Document excerpt START
Isolation and structural studies on the Xanthomonas citri Type IV pilus and T4SS pilus

Abstract

The pili of T2SS, T3SS, T4SS and T4P mediate the attachment of bacteria to other structures which can be other cells, phages or inanimate surfaces. This attachment can often lead to the transfer of virulence factors, invasion by a phage or the formation of biofilms. Type IV pili are specialized versions type II secretion systems (T2SSs) that translocate folded proteins from the periplasm across the cellular envelope of Gram-negative bacteria. The secreted pilin subunits form an extracellular helical polymer that can extend to several times the length of the bacterial cell. Associated proteins (adhesins, minor pilins) often facilitate T4P attachment to surfaces. Pilus polymerization, attachment and retraction (termed twitching motility) allow bacteria to move across surfaces and orient themselves with respect to other bacteria, and so play a very important role in the formation of the highly organized and multicellular structures in bacterial biofilms. We have been able to identify conditions in which the X. citri T4P are expressed, as well as a protocol for their purification. We recently been able to visiualize T4P on the surface of X. citri cells by electron microscopy. We have also studied several of regulatory proteins responsible for pilus biogenesis. We therefore plan to undertake a project to determine the molecular structure of coponents of the X. citri T4P by X-ray crystallography and Cryo-EM. Finally, we have recently sequenced the genome of the bacteriophage Xcm4-11 that infects X. citri via attachement to its Type IV pilus. We threfore plan to determine the structure of this baceriophage by Cryo-EM.
Document excerpt END
Record set START
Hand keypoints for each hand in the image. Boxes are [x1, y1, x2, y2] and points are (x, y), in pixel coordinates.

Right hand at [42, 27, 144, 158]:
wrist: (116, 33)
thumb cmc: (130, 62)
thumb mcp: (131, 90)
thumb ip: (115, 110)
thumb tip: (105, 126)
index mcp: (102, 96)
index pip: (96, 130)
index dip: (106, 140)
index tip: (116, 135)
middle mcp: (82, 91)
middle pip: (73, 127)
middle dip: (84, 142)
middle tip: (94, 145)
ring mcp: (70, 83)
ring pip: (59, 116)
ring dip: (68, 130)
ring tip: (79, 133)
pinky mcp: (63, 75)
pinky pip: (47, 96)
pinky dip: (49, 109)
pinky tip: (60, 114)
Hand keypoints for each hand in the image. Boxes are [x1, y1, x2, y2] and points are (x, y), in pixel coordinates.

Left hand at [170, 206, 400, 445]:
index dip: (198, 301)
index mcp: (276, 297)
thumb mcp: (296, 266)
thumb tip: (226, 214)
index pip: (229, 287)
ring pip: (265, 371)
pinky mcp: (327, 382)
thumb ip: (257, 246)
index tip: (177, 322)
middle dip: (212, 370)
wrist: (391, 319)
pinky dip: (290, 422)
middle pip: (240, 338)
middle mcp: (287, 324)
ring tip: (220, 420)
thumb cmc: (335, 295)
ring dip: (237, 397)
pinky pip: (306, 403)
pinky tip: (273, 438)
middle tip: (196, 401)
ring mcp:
Record set END
◆ Your goal:
From the abstract on Xanthomonas citri pili, list every kind of structure that the opening sentence says pili attach bacteria to.

◆ Answer box:
- Other cells
- Phages
- Inanimate surfaces